Non c’è un vero paragone possibile con il nostro Paese. Nessuno, da noi, ha usato il Rock per fare questo. I cantautori, ispirandosi a Dylan, in parte hanno denunciato situazioni di povertà, ma il nostro mondo era e resta legato alla civiltà contadina, e al fatto che questa, come ebbe a dire Pasolini, subiva, e ha subito, una profonda mutazione antropologica. In America, invece, la classe dei lavoratori, operai e operaie che nel lavoro trovavano un’etica del riscatto, è ben presente non solo in senso fisico, ma anche da un punto di vista culturale e antropologico. Springsteen, dunque, è il cantore di questo mondo, colui che, più di altri, usando un linguaggio semplice, e per questo non amato dagli intellettuali e da molti critici, ha messo in evidenza contraddizioni e aspetti poco noti di un mondo che l’attuale America ha ormai ha divorato.
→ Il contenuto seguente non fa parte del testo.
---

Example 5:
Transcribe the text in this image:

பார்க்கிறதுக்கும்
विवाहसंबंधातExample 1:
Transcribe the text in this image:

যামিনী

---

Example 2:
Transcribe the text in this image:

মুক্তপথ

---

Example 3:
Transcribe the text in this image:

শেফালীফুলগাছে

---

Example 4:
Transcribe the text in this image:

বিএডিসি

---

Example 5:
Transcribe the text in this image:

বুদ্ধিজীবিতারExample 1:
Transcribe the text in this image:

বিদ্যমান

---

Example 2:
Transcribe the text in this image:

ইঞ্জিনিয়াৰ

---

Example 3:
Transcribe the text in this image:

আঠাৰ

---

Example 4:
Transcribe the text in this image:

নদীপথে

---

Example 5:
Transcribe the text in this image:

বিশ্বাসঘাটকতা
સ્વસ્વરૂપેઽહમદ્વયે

Le pagine più belle, da questo punto di vista, sono quelle dedicate al grande capolavoro “Born In The USA”, come anche quelle riservate a “The Ghost Of Tom Joad”, e al meraviglioso – e spesso sottovalutato – “Devil & Dust”. Nell’ultima parte del volume, poi, c’è anche spazio per una ricognizione di altri temi che il Nostro ha messo nelle sue canzoni, e ha raccontato nelle sue storie. Tuttavia, il fulcro del volume è tutto nella capacità di Springsteen di essere stato voce, per molti anni, di un’America nata per correre, ma non per superare gli altri, per schiacciare e opprimere con un modo di fare figlio dell’imperialismo descritto dagli ultimi lavori del filosofo Toni Negri. La musica di Springsteen, semmai, canta e ha cantato chi è nato in America ed è stato, per primo, tradito dalla sua stessa cultura, mentre correva in nome del suo Paese.
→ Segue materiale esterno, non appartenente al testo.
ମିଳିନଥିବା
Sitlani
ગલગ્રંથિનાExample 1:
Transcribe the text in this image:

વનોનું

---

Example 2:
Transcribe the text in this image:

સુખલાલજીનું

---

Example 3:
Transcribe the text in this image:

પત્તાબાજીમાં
Forse, ma credo che sia il vero messaggio nascosto di questo libro – richiamandomi alla teoria dell’iceberg di Hemingway -, nessuno in Europa può capire cosa possa voler dire l’essere tradito da un Paese. Noi siamo stufi di stati, bandiere, identità e appartenenze, buone solo per tifare e vestirsi a festa quando ci sono diritti che qualcuno, giustamente, chiede di rivendicare. In America, invece, bandiere e stati sono ancora importanti, e l’appartenenza è un sentimento ben diverso, che muove pace e sangue. Inoltre, il lavoro, in Europa è ormai un modo per ottenere risorse per spassarsela; in America, il lavoro è stato, per molti anni, la possibilità di evolvere nella società, e acquisire prestigio sociale. Ed ecco perché, per capire a fondo il testo di Portelli, c’è una canzone che ben rende chiara la sua analisi. Si tratta di “Born In The USA”, ma nella versione acustica, quella che di fatto era il demo di quel brano.

Detto questo, si tratta di una lettura densa, intensa, ricca e arricchente. Un volume da avere in casa, e da leggere per cominciare a ripensare e riascoltare un gigante della musica contemporanea: Bruce Springsteen.